Cal State Northridge joins universities across the country trying to find ways to bridge the gap between higher education and black male students. A report published last year by the University of Pennsylvania documents the “crisis” facing black men in higher education. According to the report, the relative number of black men entering college hasn’t improved since 1976, and only 33 percent of black male college students graduate within six years.

“It is suggested in the literature that institutions of higher learning in the U.S. have not effectively enrolled, engaged and/or advanced black males,” said Cedric Hackett ’95 (Sociology/Counseling), M.A. ’00 (Educational Psychology and Counseling), a Department of Pan African Studies professor and one of the organizers of the Men of Color event. “We hope to develop some programs and strategies to change the numbers.”


Cedric Hackett

He said the event also will begin a dialogue around other issues, including absentee fatherhood, fashion and the spread of HIV/AIDS.

According to CSUN’s Office of Institutional Research, as of spring 2013 the undergraduate enrollment of African-American males made up only 5.3 percent of male students enrolled at CSUN compared to 34.3 percent Latino males and 27.8 percent white males. The six year graduation rate for first-time African-American men who entered in fall 2006 was only 23 percent in comparison to 33 percent for American Indian, 47 percent for Asian American, 36 percent Latino, 43 percent Pacific Islander and 53 percent for white male students.

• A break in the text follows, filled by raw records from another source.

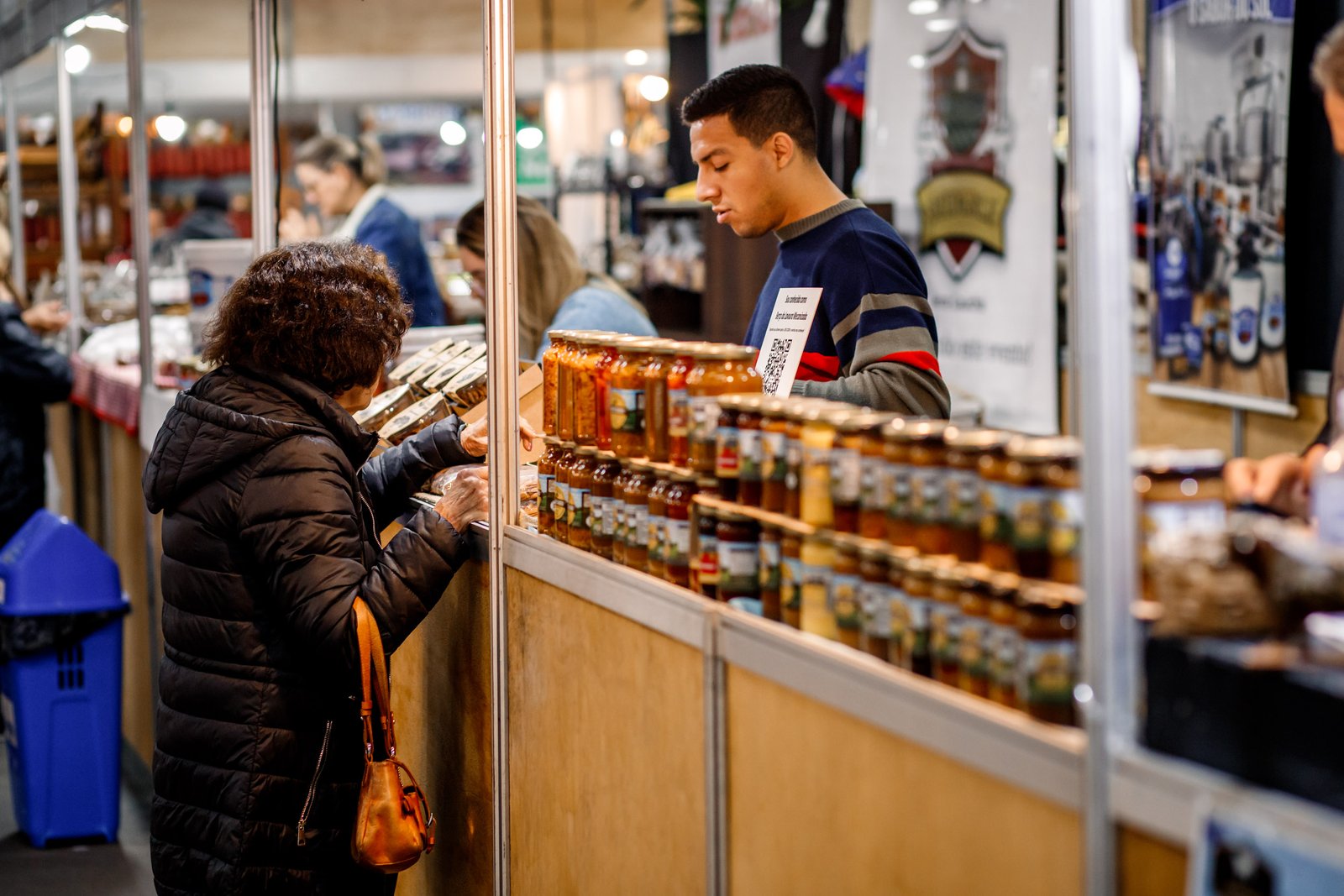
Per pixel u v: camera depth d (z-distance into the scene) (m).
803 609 1.75
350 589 2.39
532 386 3.02
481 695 2.74
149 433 5.07
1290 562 1.29
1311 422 3.60
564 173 8.39
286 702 2.45
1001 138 5.13
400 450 2.95
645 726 2.10
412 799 2.47
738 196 2.90
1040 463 1.46
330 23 8.30
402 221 5.68
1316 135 3.49
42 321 6.50
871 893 1.61
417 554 2.49
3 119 8.07
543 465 2.49
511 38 2.58
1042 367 5.00
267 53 4.12
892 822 1.58
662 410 2.11
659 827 2.06
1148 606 1.41
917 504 1.60
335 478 2.43
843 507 1.70
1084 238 1.35
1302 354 3.60
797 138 2.88
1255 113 3.65
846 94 6.02
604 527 2.25
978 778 1.46
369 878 2.58
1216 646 1.26
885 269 2.80
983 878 1.46
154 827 2.56
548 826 2.46
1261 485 1.80
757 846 1.83
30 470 5.93
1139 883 1.30
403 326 2.66
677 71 7.33
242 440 2.41
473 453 2.95
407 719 3.21
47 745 4.62
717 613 1.88
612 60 8.87
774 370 2.89
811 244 2.88
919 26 5.54
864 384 2.69
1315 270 3.54
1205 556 1.31
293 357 2.49
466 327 4.48
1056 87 4.88
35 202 7.70
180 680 2.49
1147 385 4.18
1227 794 1.20
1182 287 3.98
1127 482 1.35
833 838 1.68
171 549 2.49
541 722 2.47
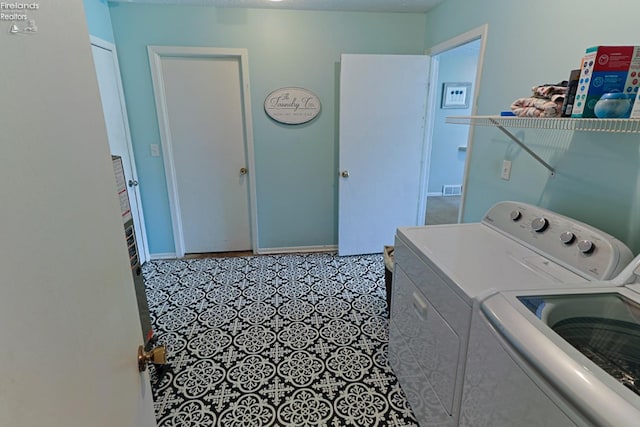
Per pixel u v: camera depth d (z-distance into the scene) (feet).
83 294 1.91
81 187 1.93
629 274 3.54
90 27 8.04
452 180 19.20
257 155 10.53
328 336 7.17
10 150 1.36
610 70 3.69
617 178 4.41
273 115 10.18
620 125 3.93
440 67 17.49
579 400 2.18
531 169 5.90
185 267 10.46
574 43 4.98
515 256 4.62
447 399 4.22
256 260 10.94
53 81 1.68
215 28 9.36
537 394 2.56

“The value of education among black males, which was once held at a premium during the late 60s, 70s and 80s has drastically taken a decline in the 90s and into the 21st century,” said Christopher Holmes ’72 (Psychology), staff psychologist with University Counseling Services and head of the campus’ Black Male Initiative, a group of volunteers made up of CSUN black faculty, staff and alumni. He said his group and others are working to turn these numbers around.

Thursday’s event will include a question and answer session and culminate with the student research poster session. Hackett, who also heads a project called “Creating Black Male Intellectual Space,” an experiential learning program designed to promote academic achievement in African-American males at CSUN, said the material from the poster session will be used to educate the campus community about the issue.